§ Directions for this task:
Look through the listing below and write out exactly the lines from the line with "(malignant) was stained" to the line with "immunohistochemistry (IHC) micrograph", both included, and no others.

§ Supplied material:
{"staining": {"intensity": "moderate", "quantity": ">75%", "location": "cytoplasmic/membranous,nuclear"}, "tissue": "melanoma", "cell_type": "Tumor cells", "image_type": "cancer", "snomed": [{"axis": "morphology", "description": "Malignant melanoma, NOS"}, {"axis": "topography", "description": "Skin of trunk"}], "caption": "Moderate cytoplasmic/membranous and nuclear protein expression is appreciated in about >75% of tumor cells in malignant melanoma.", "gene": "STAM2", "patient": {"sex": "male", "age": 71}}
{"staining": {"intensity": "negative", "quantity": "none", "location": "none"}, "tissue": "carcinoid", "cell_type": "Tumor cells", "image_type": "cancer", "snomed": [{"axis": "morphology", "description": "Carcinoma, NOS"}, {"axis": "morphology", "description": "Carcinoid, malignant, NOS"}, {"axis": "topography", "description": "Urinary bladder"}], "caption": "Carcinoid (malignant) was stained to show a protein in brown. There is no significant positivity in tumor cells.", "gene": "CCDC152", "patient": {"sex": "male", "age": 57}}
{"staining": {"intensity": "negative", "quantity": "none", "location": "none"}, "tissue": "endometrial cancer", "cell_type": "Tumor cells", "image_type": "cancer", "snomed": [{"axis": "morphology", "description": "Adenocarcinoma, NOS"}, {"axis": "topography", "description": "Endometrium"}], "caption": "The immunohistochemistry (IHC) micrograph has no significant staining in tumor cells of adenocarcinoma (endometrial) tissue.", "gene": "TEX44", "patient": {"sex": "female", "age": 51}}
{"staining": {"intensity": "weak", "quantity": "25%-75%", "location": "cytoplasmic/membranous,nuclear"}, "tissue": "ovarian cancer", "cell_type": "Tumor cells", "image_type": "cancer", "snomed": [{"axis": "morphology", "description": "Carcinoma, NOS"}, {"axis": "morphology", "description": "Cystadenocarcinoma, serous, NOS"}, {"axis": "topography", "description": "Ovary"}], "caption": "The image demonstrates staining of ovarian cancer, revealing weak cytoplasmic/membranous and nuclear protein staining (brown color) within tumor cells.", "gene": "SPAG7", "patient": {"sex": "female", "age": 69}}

§ Response to this exercise:
{"staining": {"intensity": "negative", "quantity": "none", "location": "none"}, "tissue": "carcinoid", "cell_type": "Tumor cells", "image_type": "cancer", "snomed": [{"axis": "morphology", "description": "Carcinoma, NOS"}, {"axis": "morphology", "description": "Carcinoid, malignant, NOS"}, {"axis": "topography", "description": "Urinary bladder"}], "caption": "Carcinoid (malignant) was stained to show a protein in brown. There is no significant positivity in tumor cells.", "gene": "CCDC152", "patient": {"sex": "male", "age": 57}}
{"staining": {"intensity": "negative", "quantity": "none", "location": "none"}, "tissue": "endometrial cancer", "cell_type": "Tumor cells", "image_type": "cancer", "snomed": [{"axis": "morphology", "description": "Adenocarcinoma, NOS"}, {"axis": "topography", "description": "Endometrium"}], "caption": "The immunohistochemistry (IHC) micrograph has no significant staining in tumor cells of adenocarcinoma (endometrial) tissue.", "gene": "TEX44", "patient": {"sex": "female", "age": 51}}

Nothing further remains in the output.